◆ UNTERSUCHTER TEXT ◆
━━━━━━━━━━━━━━━━
Sein Leben ist von Zufällen geprägt: Pippo Pollina, Musiker und Sänger aus Sizilien, lebt mit seiner Familie in Zürich und tourt seit Jahren erfolgreich durch Europa, vor allem im deutschsprachigen Raum (Deutschland, Schweiz und Österreich), aber auch Frankreich, den Niederlanden und sogar den Usa. Am 9. November ist er in Trient zu sehen und zu hören, im Teatro San Marco, wo er seine letzte CD „Il sole che verrà“ und eine Auswahl seiner gesamten Musikproduktion vorstellen wird.

Geboren 1963, wurde er als Kind von einem Auto angefahren, wodurch er einen Großteil seines Sehvermögens verloren hatte, was ihn aber nicht daran gehindert hatte, sich als Heranwachsender aktiv für Kultur und Politik zu interessieren. In den achtziger Jahren war er journalistisch bei der Monatszeitung „I siciliani“ unter der Leitung von Giuseppe Fava tätig, bis dieser von der Mafia getötet wurde, nachdem er nicht wenige Namen der damit verbundenen nicht nur sizilianischen Politikern in seiner politisch sehr engagierten Publikation preisgegeben hatte.
━━━━━━━━━━━━━━━━
◆ GESPEICHERTE DATEN ◆
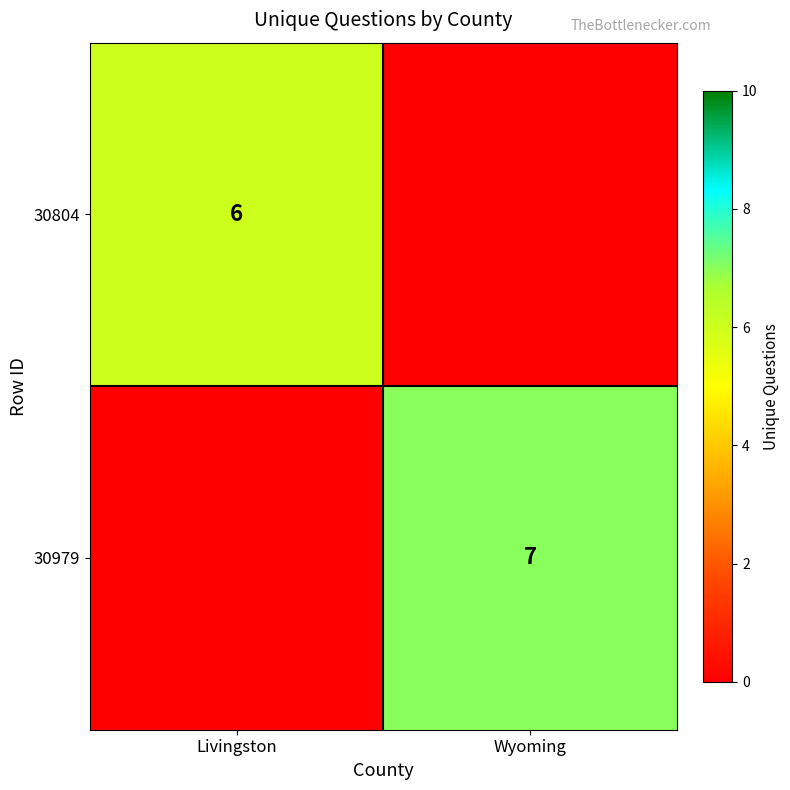

At which category does the chart reach its minimum across all series?

Wyoming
━━━━━━━━━━━━━━━━
◆ ARBEITSAUFTRAG ◆
Beantworte zum Text über Pippo Pollina diese Fragen:
(a) In welcher Stadt lebt Pippo Pollina mit seiner Familie?
(b) In welchem Jahr wurde er geboren?
(c) Für welche Monatszeitung arbeitete er in den achtziger Jahren als Journalist?
Das Material steht für sich und gehört nicht zum Text über Pippo Pollina.

◆ LÖSUNG DER AUFGABE ◆
(a) In Zürich.
(b) 1963.
(c) Für „I siciliani“.